I'd guess the file system is exported over NFS and some or all of your clients are using it (have it mounted). Does `showmount -d` give any clue? Or maybe it's just exported and you need to stop the nfs service.

markmh
Posts: 24
Joined: 2012/01/29 21:57:39

Re: software RAID-1 data recovery

Postby markmh » 2012/02/03 22:01:13

ok, I stopped the jobs that were running on the nodes, and even turned off some of them, and it still won't unmount.
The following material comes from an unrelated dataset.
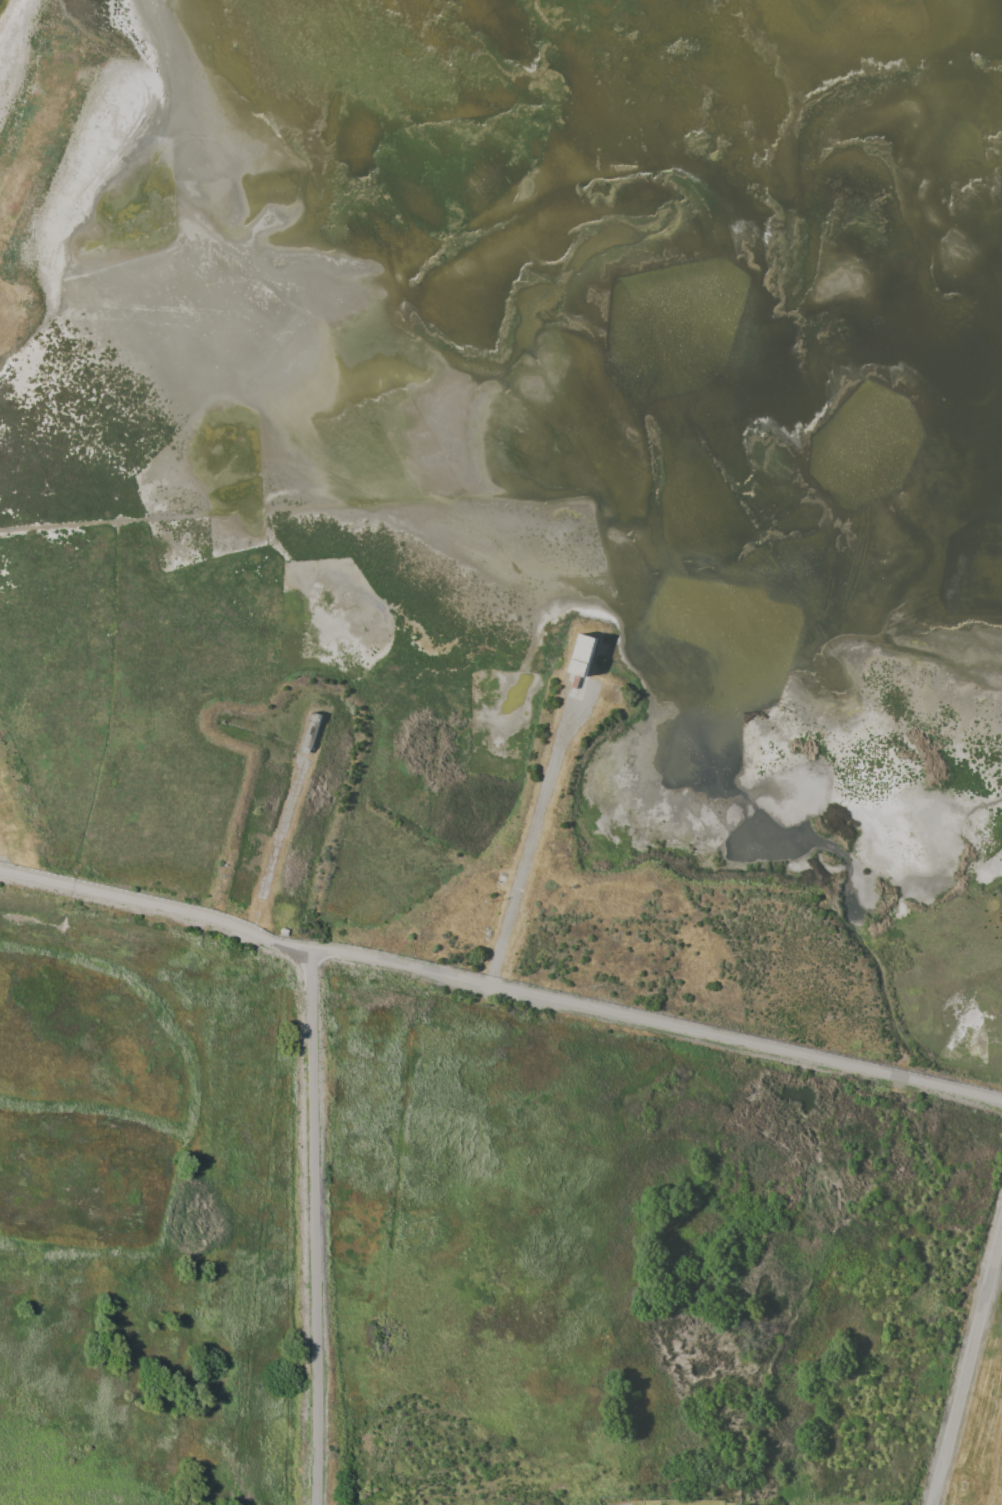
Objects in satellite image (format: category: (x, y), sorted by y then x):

Is there possibly more I have to do to disconnect the nodes?

showmount -d gives:

Directories on lcpp-cluster.bgsu.edu:
/compute
/diskless/x64/RHEL4-AS/root
/export
192.168.1.0/255.255.255.0


does that tell you anything?

pschaff
Retired Moderator
Posts: 18276
Joined: 2006/12/13 20:15:34
Location: Tidewater, Virginia, North America
Contact:

Re: software RAID-1 data recovery

Postby pschaff » 2012/02/03 22:06:26

What does

Code: Select all

showmount -a
show?

markmh
Posts: 24
Joined: 2012/01/29 21:57:39

Re: software RAID-1 data recovery

Postby markmh » 2012/02/04 23:08:37

I am going to have to wait until Monday to access the machine and to get that info. But, is it possible for me to edit my previous post? I probably should not have included the address... :/

pschaff
Retired Moderator
Posts: 18276
Joined: 2006/12/13 20:15:34
Location: Tidewater, Virginia, North America
Contact:

Re: software RAID-1 data recovery

Postby pschaff » 2012/02/05 13:08:40

No, not after the one hour edit period times out, but a moderator can do it for you; however, I see nothing but non-routing private IP addresses, only accessible on the LAN. No public IP addresses that could be accessed from the Internet, unless I am (again) missing something.

We really needed to see more than "./getinfo.sh basic" - that's why I said "./getinfo.sh". It appears you are still at 4.4. An update (and a migration plan) would be highly advised, as many mirrors will stop carrying 4.x once it goes EOL.